> [Given request 1] Reproduce the records from their first line through the line containing "green diamond: moved 2", substituting "rhombus" for every "diamond" and keeping everything else unchanged.

> [Document extract]

****

11 Jul 2010

SCOONES Archibald John

ARCHIBALD JOHN SCOONES
Sergeant 926316, D Battery, 290th Brigade, Royal Field Artillery
Killed in Action on Saturday 23rd March, 1918
Commemorated: Pozières Memorial, Somme, Panel 7 to 10


Archibald Scoones was born in Camberwell in 1887, the son of Edward and Kate Scoones. At the time of the 1911 census the family were still in London and living at 75 Arran Road, Catford. Edward was the manager at a factory making toilet preparations, and both Archibald and his younger brother Horace were clerks in the same business. It's not known when they moved to Lancing, but Edward Scoones must have either been relatively successful, or perhaps had inherited money, as by the outbreak of war they were living at Laurel Lodge, North Road, Lancing, a large detached house just south of Monks Farm, and opposite the present turning for North Farm Road. Archibald Scoones' service record does not survive at The National Archives, but it is known that he joined the army in September 1914, enlisting in Lewisham, while resident in Lancing.

****

> [Dataset rows]
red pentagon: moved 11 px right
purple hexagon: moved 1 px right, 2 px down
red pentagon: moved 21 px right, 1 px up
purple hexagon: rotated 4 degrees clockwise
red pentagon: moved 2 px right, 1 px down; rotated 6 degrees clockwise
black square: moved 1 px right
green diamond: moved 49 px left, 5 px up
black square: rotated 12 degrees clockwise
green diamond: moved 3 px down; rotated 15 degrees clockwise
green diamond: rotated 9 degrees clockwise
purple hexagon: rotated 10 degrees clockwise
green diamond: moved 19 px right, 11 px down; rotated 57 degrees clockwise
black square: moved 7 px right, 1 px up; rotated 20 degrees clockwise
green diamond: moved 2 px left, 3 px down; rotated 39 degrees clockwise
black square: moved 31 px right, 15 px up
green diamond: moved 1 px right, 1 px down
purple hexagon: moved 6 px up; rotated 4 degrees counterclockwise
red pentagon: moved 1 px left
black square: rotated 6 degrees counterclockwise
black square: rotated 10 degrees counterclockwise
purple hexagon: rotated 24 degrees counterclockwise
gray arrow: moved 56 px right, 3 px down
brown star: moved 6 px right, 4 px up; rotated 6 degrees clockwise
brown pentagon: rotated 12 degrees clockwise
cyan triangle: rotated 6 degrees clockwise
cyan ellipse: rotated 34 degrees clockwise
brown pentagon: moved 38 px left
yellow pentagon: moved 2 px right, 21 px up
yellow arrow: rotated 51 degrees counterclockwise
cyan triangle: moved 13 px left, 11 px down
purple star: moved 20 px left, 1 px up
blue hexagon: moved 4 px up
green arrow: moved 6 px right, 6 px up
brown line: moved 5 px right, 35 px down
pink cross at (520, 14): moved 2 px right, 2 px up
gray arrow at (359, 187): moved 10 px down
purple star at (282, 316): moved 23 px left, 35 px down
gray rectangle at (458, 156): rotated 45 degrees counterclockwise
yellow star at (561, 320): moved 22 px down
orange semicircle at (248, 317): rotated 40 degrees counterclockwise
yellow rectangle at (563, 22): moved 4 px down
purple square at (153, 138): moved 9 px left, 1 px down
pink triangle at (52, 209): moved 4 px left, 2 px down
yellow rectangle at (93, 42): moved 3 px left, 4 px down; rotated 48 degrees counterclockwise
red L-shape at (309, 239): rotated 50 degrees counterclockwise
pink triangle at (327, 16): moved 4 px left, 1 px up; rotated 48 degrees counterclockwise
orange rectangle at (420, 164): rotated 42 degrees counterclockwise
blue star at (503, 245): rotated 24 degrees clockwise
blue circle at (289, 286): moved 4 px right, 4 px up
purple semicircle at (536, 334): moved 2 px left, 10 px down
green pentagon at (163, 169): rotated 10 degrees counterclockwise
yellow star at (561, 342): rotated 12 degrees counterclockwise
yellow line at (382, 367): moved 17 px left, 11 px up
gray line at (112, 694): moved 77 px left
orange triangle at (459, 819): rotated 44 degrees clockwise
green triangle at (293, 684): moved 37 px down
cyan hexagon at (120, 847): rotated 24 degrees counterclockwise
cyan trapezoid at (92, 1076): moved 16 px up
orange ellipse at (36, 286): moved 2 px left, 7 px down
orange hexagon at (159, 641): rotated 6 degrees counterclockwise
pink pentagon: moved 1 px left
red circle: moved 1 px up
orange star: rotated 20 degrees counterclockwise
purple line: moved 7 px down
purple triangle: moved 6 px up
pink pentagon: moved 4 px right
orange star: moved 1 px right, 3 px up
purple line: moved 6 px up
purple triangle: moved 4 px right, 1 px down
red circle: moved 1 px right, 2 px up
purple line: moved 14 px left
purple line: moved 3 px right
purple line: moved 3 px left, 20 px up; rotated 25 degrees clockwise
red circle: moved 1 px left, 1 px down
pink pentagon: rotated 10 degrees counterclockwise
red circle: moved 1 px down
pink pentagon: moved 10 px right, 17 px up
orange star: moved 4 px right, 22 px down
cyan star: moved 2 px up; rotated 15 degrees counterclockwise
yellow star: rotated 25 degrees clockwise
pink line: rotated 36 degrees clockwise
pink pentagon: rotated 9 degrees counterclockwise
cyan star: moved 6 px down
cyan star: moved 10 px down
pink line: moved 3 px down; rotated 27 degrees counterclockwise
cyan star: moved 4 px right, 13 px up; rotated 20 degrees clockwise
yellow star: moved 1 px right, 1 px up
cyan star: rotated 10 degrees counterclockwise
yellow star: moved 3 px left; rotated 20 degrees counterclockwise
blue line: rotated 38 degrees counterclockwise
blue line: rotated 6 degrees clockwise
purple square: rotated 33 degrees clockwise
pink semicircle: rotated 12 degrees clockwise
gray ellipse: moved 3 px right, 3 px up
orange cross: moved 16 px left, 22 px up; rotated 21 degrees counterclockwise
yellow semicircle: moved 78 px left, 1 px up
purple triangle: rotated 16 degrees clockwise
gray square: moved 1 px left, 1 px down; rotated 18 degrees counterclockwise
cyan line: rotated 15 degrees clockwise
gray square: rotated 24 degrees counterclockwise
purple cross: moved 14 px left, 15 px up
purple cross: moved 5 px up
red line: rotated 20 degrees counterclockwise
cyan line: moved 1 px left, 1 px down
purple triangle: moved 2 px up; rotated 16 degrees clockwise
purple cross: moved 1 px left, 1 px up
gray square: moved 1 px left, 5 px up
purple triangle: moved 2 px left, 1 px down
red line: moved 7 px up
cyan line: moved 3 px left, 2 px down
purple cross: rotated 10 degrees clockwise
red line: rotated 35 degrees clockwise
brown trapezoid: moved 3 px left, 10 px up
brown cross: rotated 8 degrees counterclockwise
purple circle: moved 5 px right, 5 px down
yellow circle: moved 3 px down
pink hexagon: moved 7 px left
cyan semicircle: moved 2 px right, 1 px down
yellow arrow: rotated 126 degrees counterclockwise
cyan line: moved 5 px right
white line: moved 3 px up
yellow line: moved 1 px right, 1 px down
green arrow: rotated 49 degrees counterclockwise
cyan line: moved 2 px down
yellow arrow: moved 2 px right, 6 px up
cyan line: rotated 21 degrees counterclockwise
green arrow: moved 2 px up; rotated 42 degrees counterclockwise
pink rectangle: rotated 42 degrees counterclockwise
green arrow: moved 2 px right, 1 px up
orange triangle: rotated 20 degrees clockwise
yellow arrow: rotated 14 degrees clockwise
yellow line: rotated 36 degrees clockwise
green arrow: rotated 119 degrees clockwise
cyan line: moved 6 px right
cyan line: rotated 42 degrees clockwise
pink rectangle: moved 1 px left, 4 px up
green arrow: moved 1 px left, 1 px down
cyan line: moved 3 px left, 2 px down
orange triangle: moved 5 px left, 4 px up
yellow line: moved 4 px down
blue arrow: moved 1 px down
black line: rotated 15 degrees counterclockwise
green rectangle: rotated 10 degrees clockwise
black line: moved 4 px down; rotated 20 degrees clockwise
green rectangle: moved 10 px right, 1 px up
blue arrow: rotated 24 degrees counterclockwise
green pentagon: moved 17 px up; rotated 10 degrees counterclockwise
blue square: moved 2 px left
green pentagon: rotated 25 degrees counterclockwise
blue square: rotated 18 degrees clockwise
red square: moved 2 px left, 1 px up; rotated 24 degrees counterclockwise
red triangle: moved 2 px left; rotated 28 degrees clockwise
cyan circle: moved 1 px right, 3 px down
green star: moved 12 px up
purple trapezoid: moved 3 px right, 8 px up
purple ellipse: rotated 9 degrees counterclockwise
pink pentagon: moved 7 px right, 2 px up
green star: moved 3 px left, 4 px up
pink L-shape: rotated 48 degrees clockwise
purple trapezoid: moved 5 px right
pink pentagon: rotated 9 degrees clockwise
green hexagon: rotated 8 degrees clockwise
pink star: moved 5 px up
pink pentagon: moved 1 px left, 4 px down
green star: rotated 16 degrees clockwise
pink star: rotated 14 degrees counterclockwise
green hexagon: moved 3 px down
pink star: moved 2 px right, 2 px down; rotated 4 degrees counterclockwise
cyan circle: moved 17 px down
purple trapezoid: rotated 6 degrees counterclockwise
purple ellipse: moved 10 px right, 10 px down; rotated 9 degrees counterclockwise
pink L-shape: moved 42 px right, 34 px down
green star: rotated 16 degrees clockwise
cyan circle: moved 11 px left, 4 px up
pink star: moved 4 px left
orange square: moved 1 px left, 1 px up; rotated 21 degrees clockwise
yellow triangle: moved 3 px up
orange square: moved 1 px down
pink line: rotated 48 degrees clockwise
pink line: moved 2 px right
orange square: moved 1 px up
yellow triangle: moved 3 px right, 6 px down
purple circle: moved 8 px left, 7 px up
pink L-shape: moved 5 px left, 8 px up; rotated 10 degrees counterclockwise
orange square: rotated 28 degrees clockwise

****

> [Given request 2] Proceed with the account of Archibald John Scoones, picking up after its last sentence.

> [Final answer 1]
red pentagon: moved 11 px right
purple hexagon: moved 1 px right, 2 px down
red pentagon: moved 21 px right, 1 px up
purple hexagon: rotated 4 degrees clockwise
red pentagon: moved 2 px right, 1 px down; rotated 6 degrees clockwise
black square: moved 1 px right
green rhombus: moved 49 px left, 5 px up
black square: rotated 12 degrees clockwise
green rhombus: moved 3 px down; rotated 15 degrees clockwise
green rhombus: rotated 9 degrees clockwise
purple hexagon: rotated 10 degrees clockwise
green rhombus: moved 19 px right, 11 px down; rotated 57 degrees clockwise
black square: moved 7 px right, 1 px up; rotated 20 degrees clockwise
green rhombus: moved 2 px left, 3 px down; rotated 39 degrees clockwise

> [Final answer 2]
He must have proved an efficient and responsible soldier, as three and a half years on he had reached the rank of Sergeant. Unfortunately, like several other Lancing men, the German Spring Offensive or 'Kaiserschlacht' of 1918 was to be his last action. The Battalion war diary held at the National Archives [WO95/2995] shows that his unit was about 20 miles south of St. Quentin, near Chauny, and withdrawing daily. They had lost heavily on March 21st, with casualties of 122 officers and men killed, injured or captured, and also 16 horses. There is no mention in the diary of casualties on the 23rd March, but the nature of Archie Scoones death was mentioned in the Sussex Daily News on 20th May 1918:

SERGEANT A. J. SCOONES - LANCING - Mr. and Mrs Scoones of Laurel Lodge, Lancing, have sustained a bereavement by the war, their son Sgt. A. J. Scoones, Royal Field Artillery, having been killed by a shell on the Western Front. Enlisting in September 1914 he had been in this theatre of war since January 1917. He was thirty-one and single.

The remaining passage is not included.